The influence of the Spanish permeates the culture, for example, a majority of the people in Peru are Catholic and many speak Spanish.  But not everyone speaks Spanish.  Quechua is also a national language of Peru and many of the native people still only speak that, or speak both.  They have adopted the religion, but many traditions of their local Quechua culture are still practiced.  For example, we were told that if someone had a new home, they would have the Catholic priest come over one day to bless the home, and another day the local medicine man would then be invited over to also bless the house.  They have found a way to blend the two cultures that works for them.  

We loved seeing the colorful local people as they wandered around in traditional dress with their goats, llamas, and alpacas.  I know it was mostly to make money from the tourists, but they were always kind and helpful to us, and I loved all the vibrant colors of their traditional clothes.

We did go to the local market one day as well.  The boys had gone with their teacher from school and I had wanted them to take me for awhile.  The problem was they refused to go right before a meal because they told me I wouldn’t be able to eat afterwards.  I thought they were exaggerating it a bit, but after seeing skinned and fried guinea pigs, a man cutting a goats head in half with a saw, and just experiencing the smells, I understood their hesitation and appreciated their consideration for my comfort a little more!

If all the local culture wasn’t enough, there were tons of amazing restaurants to eat at.  A couple of our favorites were The Sport’s Bar and Jack’s Cafe.  The waiters got to know us and were always willing to let me practice my Spanish with them.

Perhaps one of the things we enjoyed the most was going to the Choco Museo.  We signed up for a class on making chocolate and they took us through from the very start!  Not only did we learn a lot about chocolate, we had so much fun doing it!  Our teacher let us know that you have to dance during many of the steps of making chocolate and played the soundtrack to make us all join in.  We had a blast and were laughing most of the time!

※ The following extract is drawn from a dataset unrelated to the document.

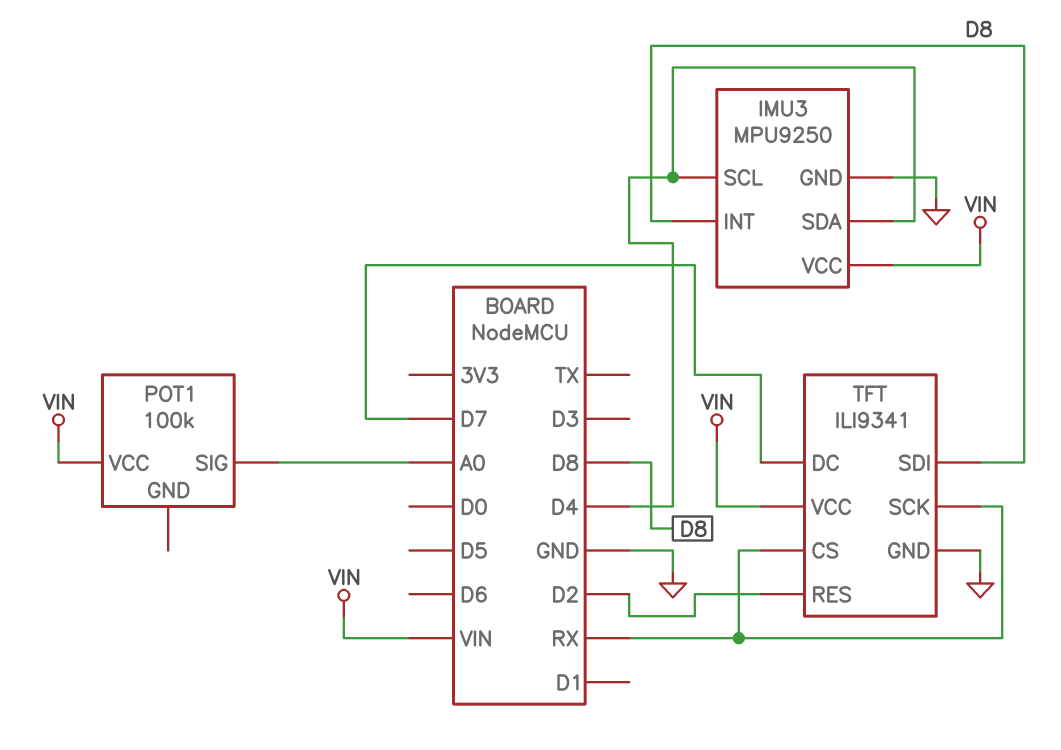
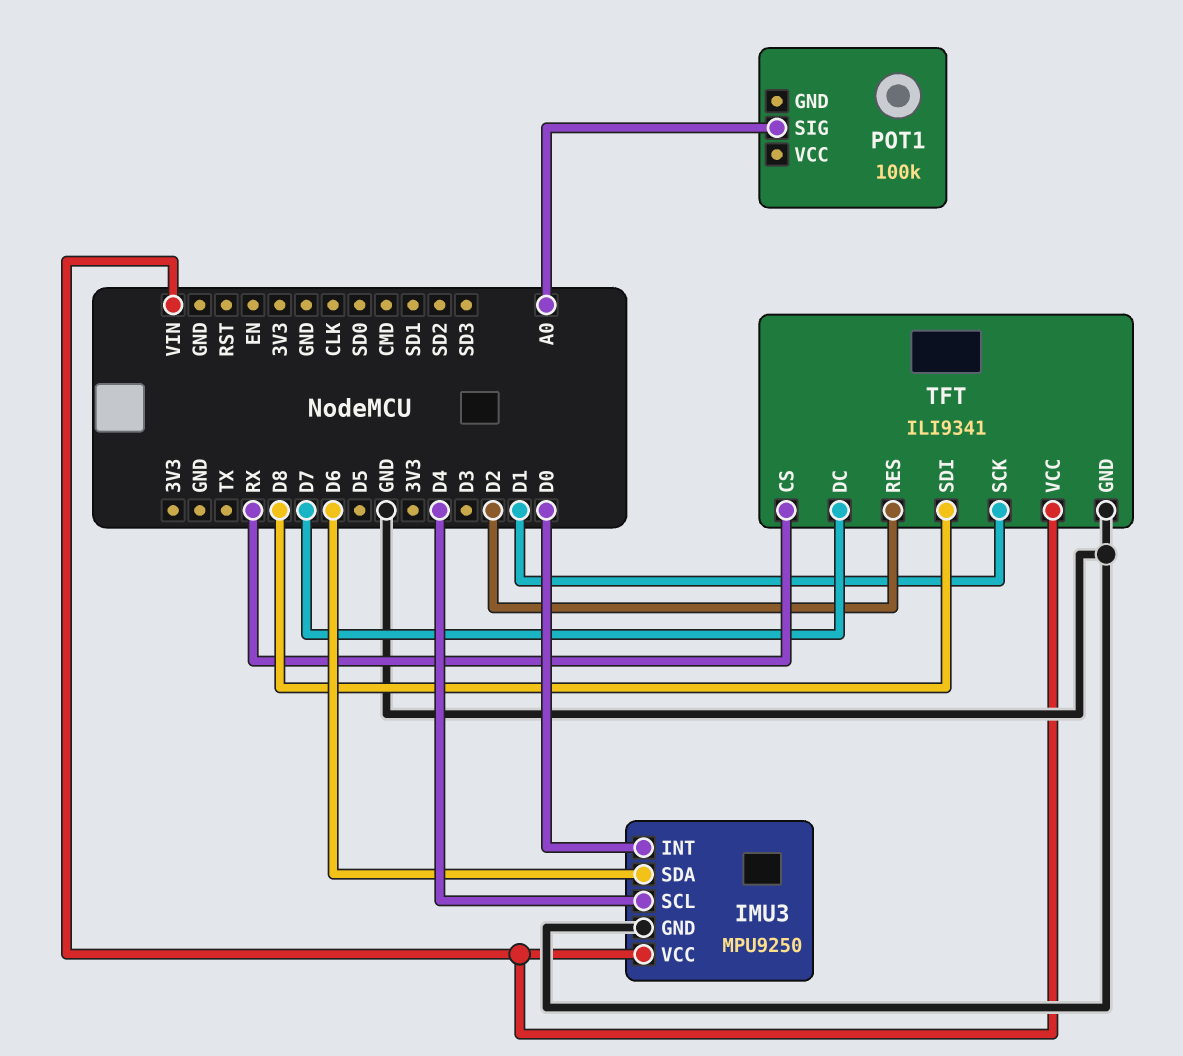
IMU3 pin INT: D8 -> D0
IMU3 pin SDA: D4 -> D6
POT1 pin VCC: VIN -> none
TFT pin SCK: RX -> D1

  • Start with a cacao pod.
  • The beans are then fermented and dried.  We didn’t participate in this part, but we did taste them.  They were not very good!
  • The next step is to roast the beans (while dancing of course).
  • After the beans have been roasted we had to shell them.
  • The shells can be made into a chocolate shell tea that while it isn’t amazing tasting, is still pretty fun!
  • Once the shells have been removed it is time to crush the beans into a powder.  We had a contest to see who crushed it the best (while dancing of course) and Parker won!  Of course, having Rhyasen heritage, chocolate is in his blood so that makes sense!
  • Following the crushing, the chocolate is then ready to be used in any of the amazing ways it can be consumed.  We even tried it the way the Mayans used to drink their hot chocolate with chili powder.  Thankfully it wasn’t completely authentic, we opted to use milk instead of the blood they would have used in the past!  As we mixed it up, of course, we had to dance!
  • Milk, sugar, cocoa, and cocoa butter are then all combined together to form delicious milk chocolate.
  • We filled molds with some of our favorite fillings, preparing them to have the chocolate added.
  • One scoop in the molds and one in the mouth seemed to be the common consensus in our group!
  • We finished off the chocolate in the molds with a little dusting of powdered sugar on Tylers.
  • The next day we returned for our hardened chocolates.  We did a pretty great job, they were delicioso!!

Cusco was amazing!  One of my favorite cities on our trip.  The only down side was we didn’t have Jeromy there to experience it all with us.  At least he was able to be there for a few days with us, and I’m convinced we can try again, just maybe not for a few more years!

One last picture for you…

The Peruvian Hairless dog…in my opinion the ugliest dog in the world.